Renewable energy could green steel but sector wants hydrogen

This report builds upon a clear consensus from institutions such as the IEA, think tanks such as IDDRI, and NGOs such as E3G which have made clear through different analysis that for steel to get on track for a 1.5°C climate-aligned pathway, immediate action and a rapid shift away from coal is necessary.

In June 2023, Agora Industry, a major think tank in Europe released a report calling for a 32% reduction in net steel emissions by 2030 (based on a 2019 baseline) and forecasting that a total end to coal in steelmaking could be possible between 2043-2045 if solutions like gigawatts worth of renewable electricity powering green hydrogen infrastructure can move fast enough.

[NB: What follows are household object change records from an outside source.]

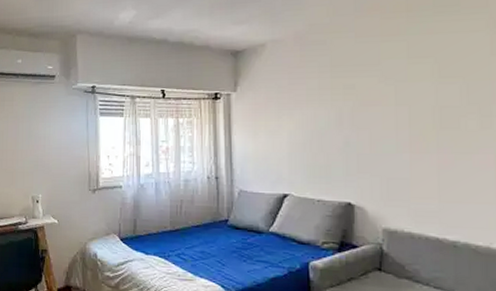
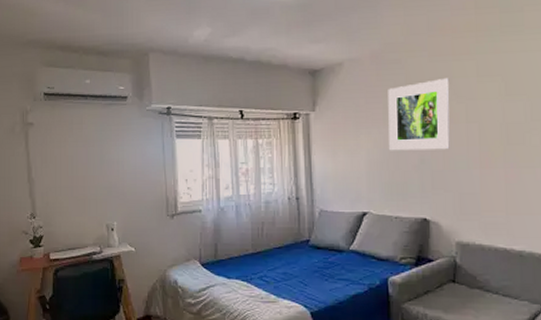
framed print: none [312,59,378,133] -> present [388,77,451,151]

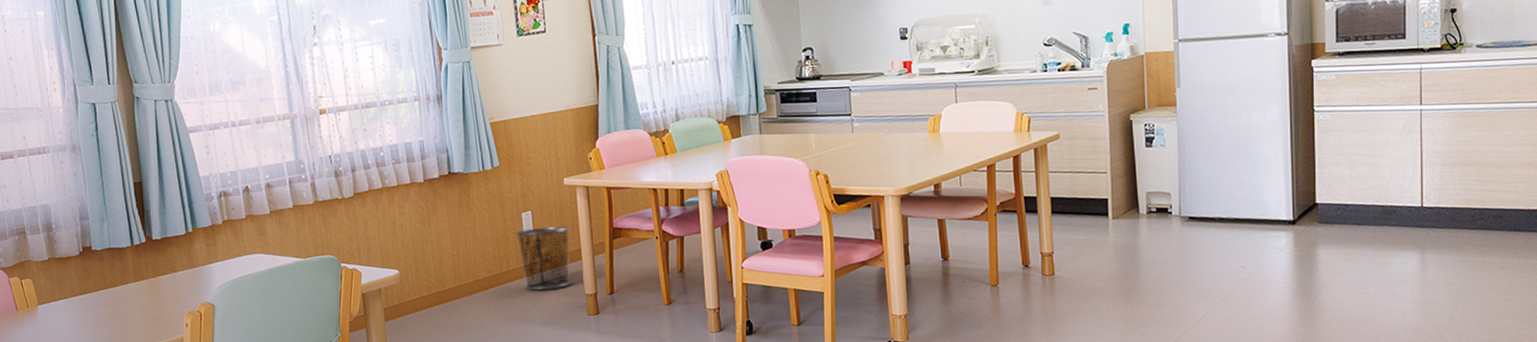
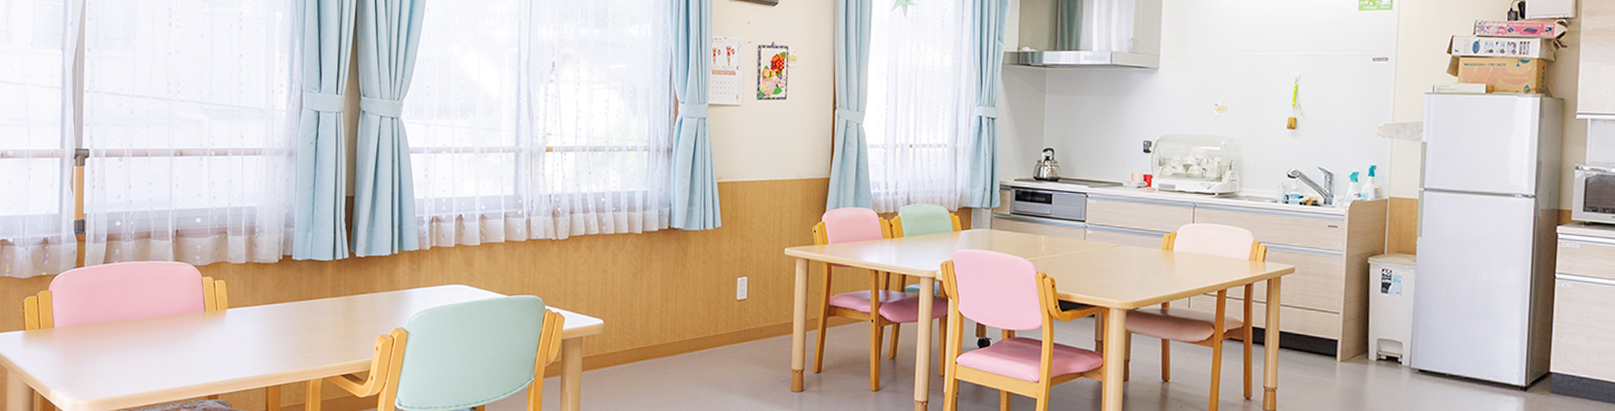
waste bin: present [515,225,571,290] -> none [728,294,784,360]

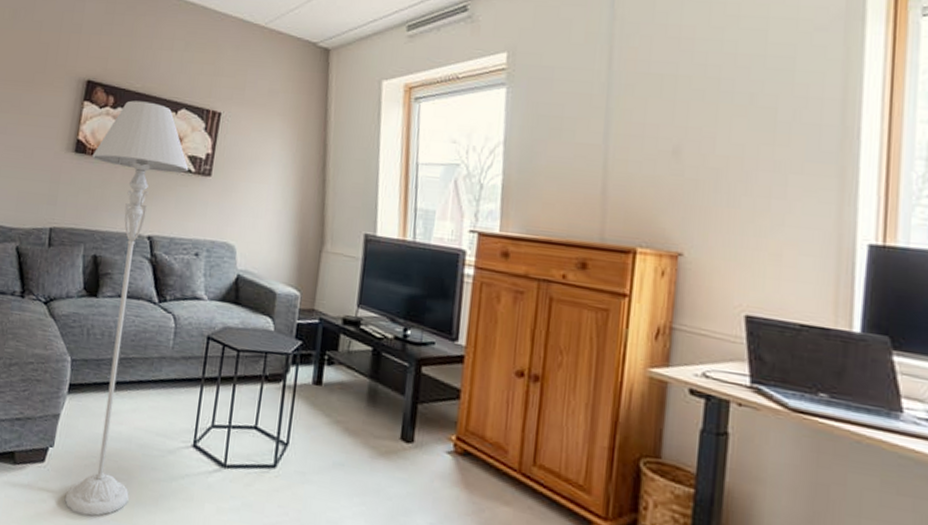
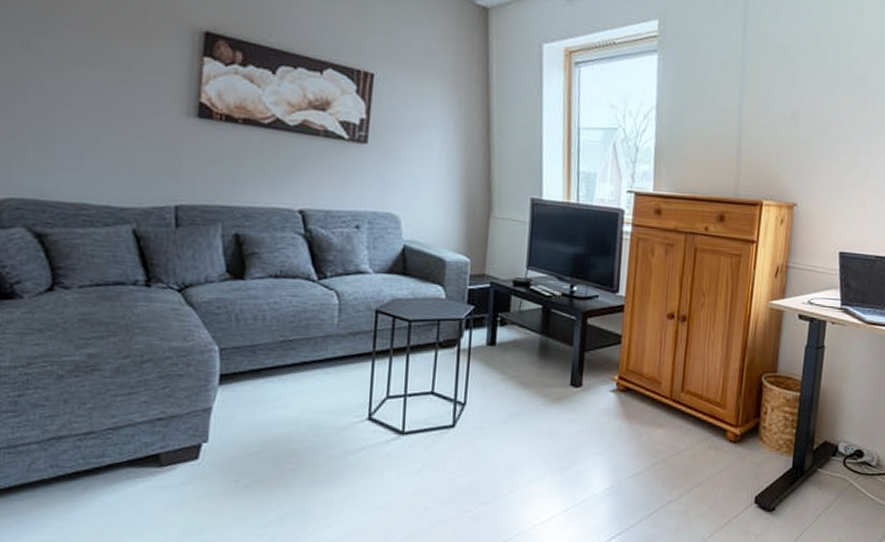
floor lamp: present [64,100,189,516] -> none [221,57,342,504]

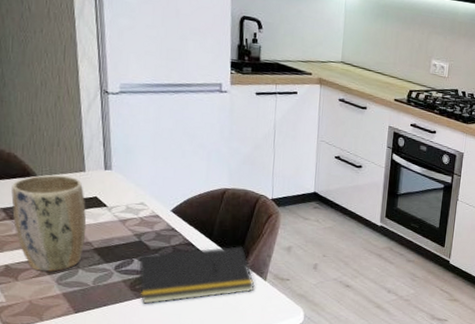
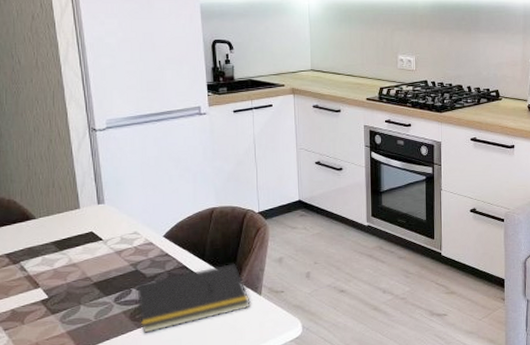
plant pot: present [11,175,87,272] -> none [13,215,85,312]

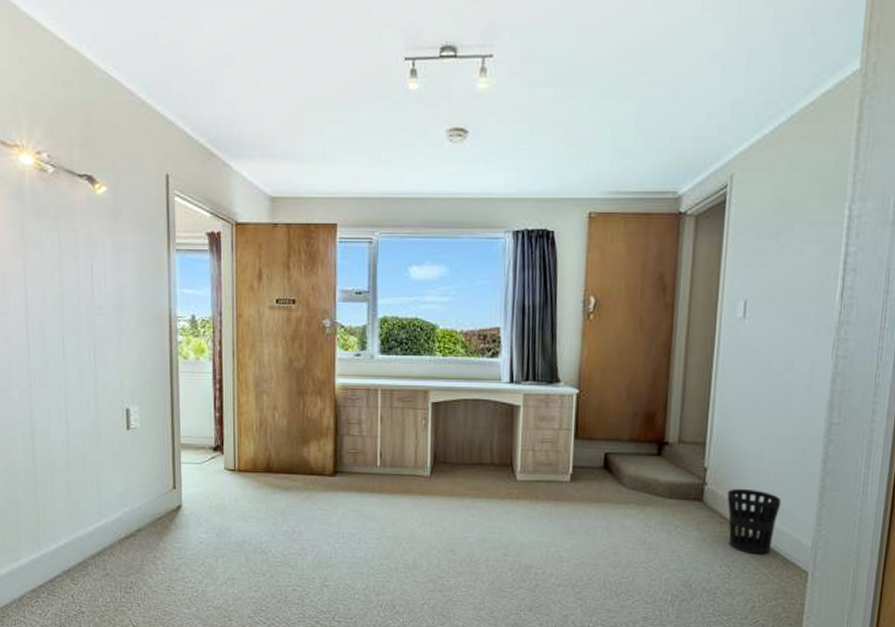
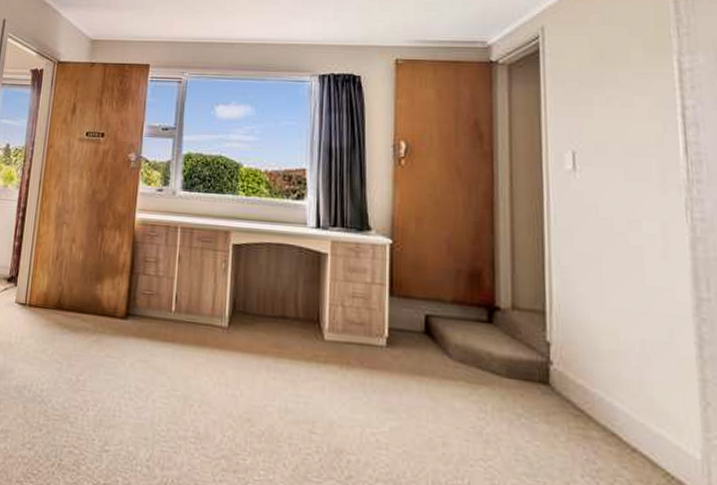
wastebasket: present [727,488,782,555] -> none [579,371,652,466]

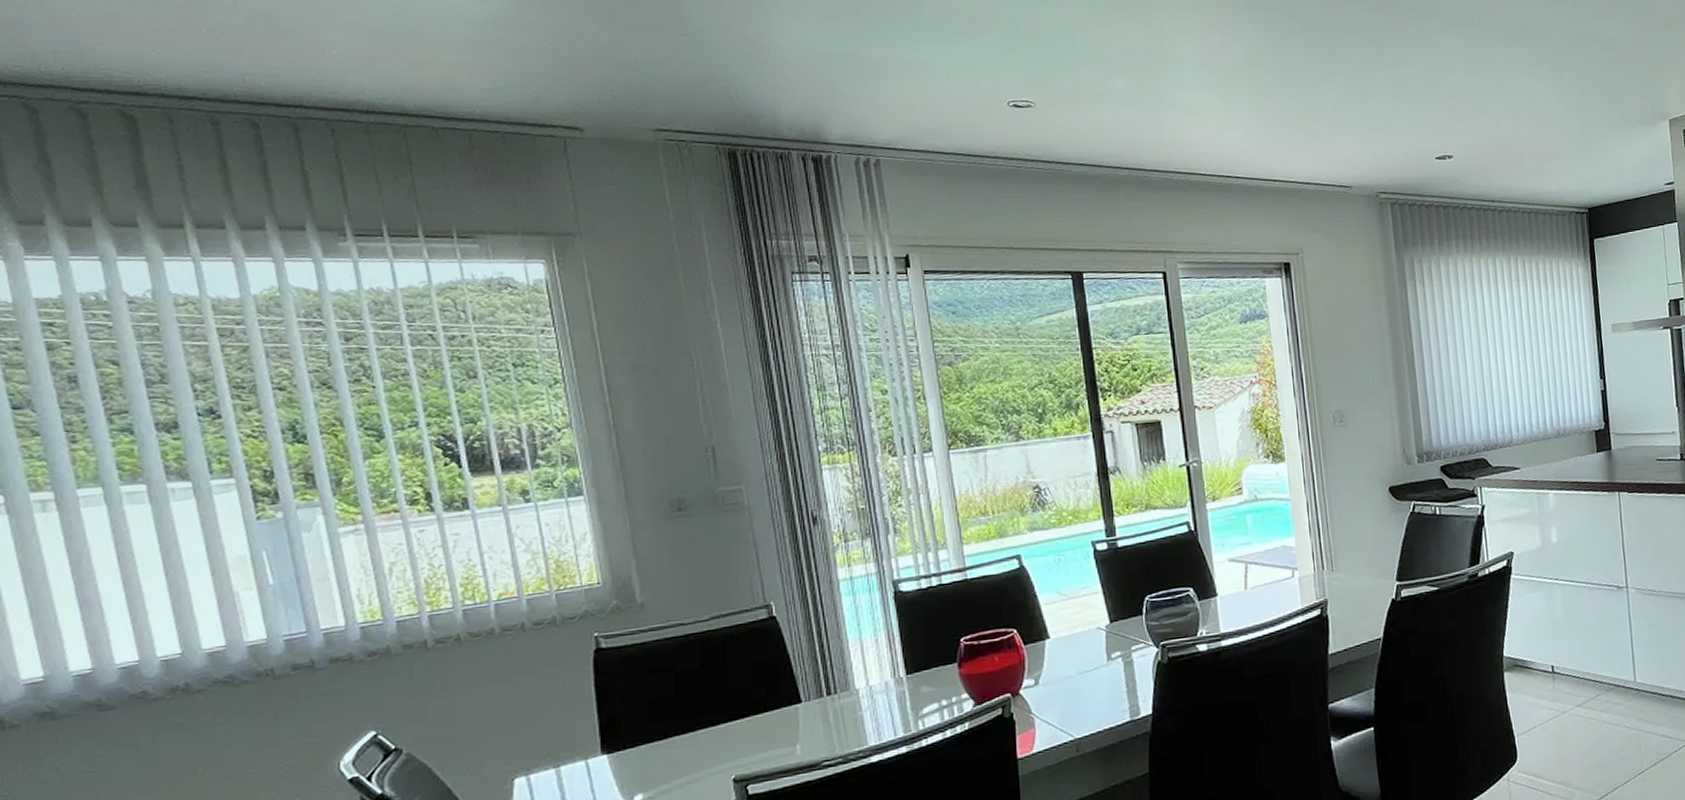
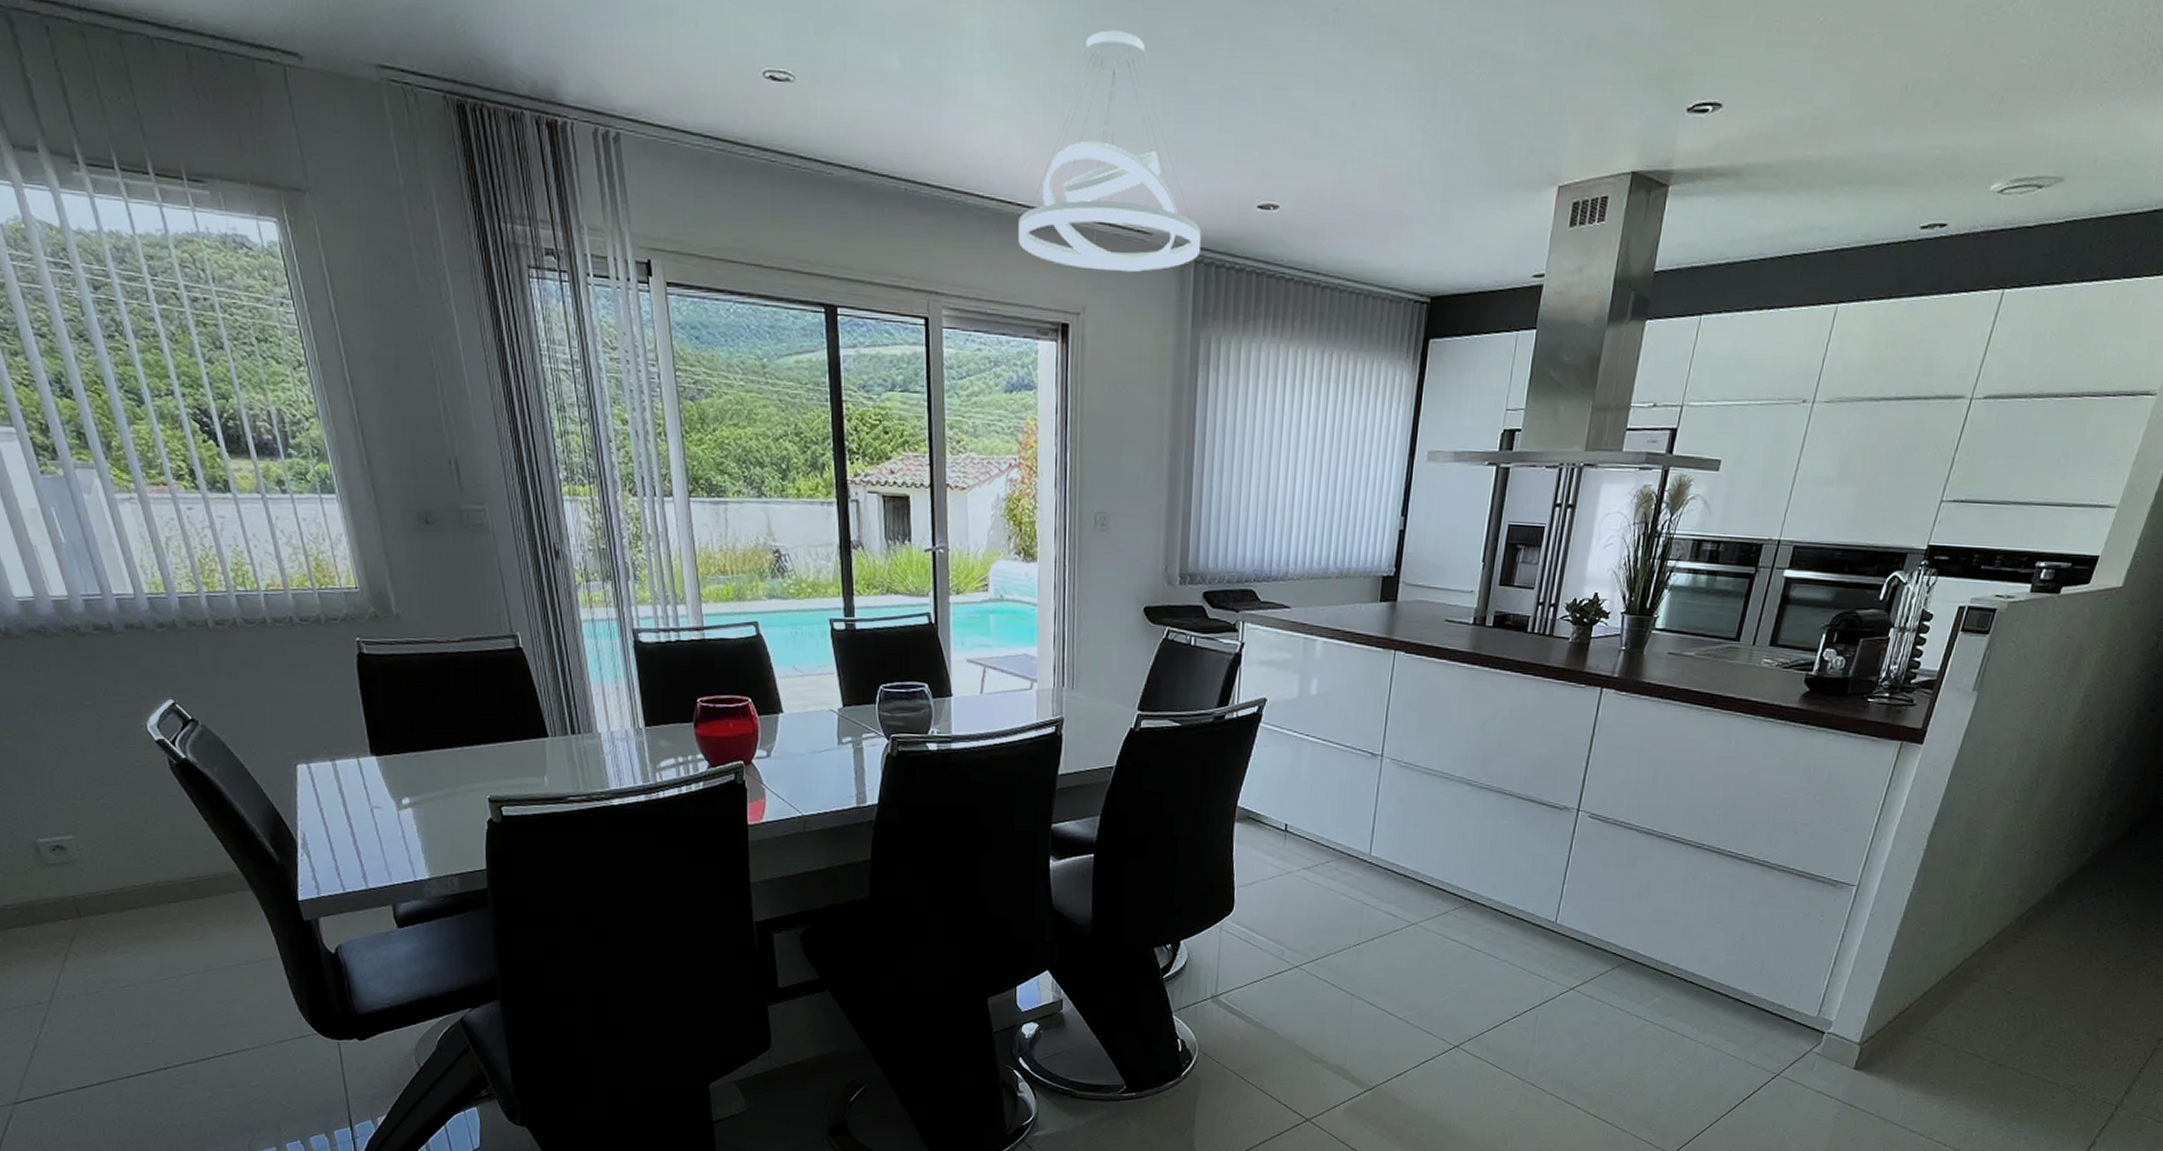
pendant light: none [1237,47,1394,219] -> present [1018,30,1201,273]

Scania’s approach is to work with H2 Green Steel. The company, which raised €190 million in 2022, defines its product as steel produced from a combination of virgin iron ore and scrap, and using electricity from renewable energy sources. The process targets a 90% reduction in CO2 emissions compared to traditional steelmaking. The steel industry is one of the top three polluters and accounts for up to 8% of total global carbon emissions.

To demonstrate its commitment to green hydrogen, it is building a giga-scale green hydrogen plant as an integrated part of its steel production facility. In 2021 it also signed a deal worth €2.3 billion with Iberdrola (MC:IBE), to build a 1 GW plant to produce green hydrogen.

The company is targeting five million tons of fossil-free steel production by 2030, complete with its own giga-scale green hydrogen plant.

Mark Bula, Commercial Head of Boden Steel at H2 Green Steel said: “Scania has been one of our biggest supporters from day one. Not only in helping frame the opportunity for green steel but also as an early seed capital investor. Their support and partnership in crafting the value proposition has contributed massively to our go-to-market strategies. Scania is truly a pioneer in sustainability and was first in their sector to set Science-Based Targets in line with the Paris Agreement. Now all our forward leaning off-take customers are doing the same.”

The EU seems to have become the biggest backer of hydrogen as a bloc, having approved €5.4 billion in hydrogen projects with 15 EU states in July 2022, with a further €8.8 billion in private investment bringing the total investments in the hydrogen sector to €14.2 billion.

SGV Take:

The deal makes sense and aligns Scania’s investment into H2 Green Steel into its own decarbonisation plans. There are concerns about the use of hydrogen for the creation of green steel, based on two key challenges: the expectation that green steel will not be cost-competitive until the late 2030s at the earlier, which is linked to the second challenge – that today most hydrogen is made from the use of fossil fuels. Given that the materials will not be supplied before 2027, the real question is whether or not green hydrogen can be cheaply made and deployed in line with the timetable for net zero.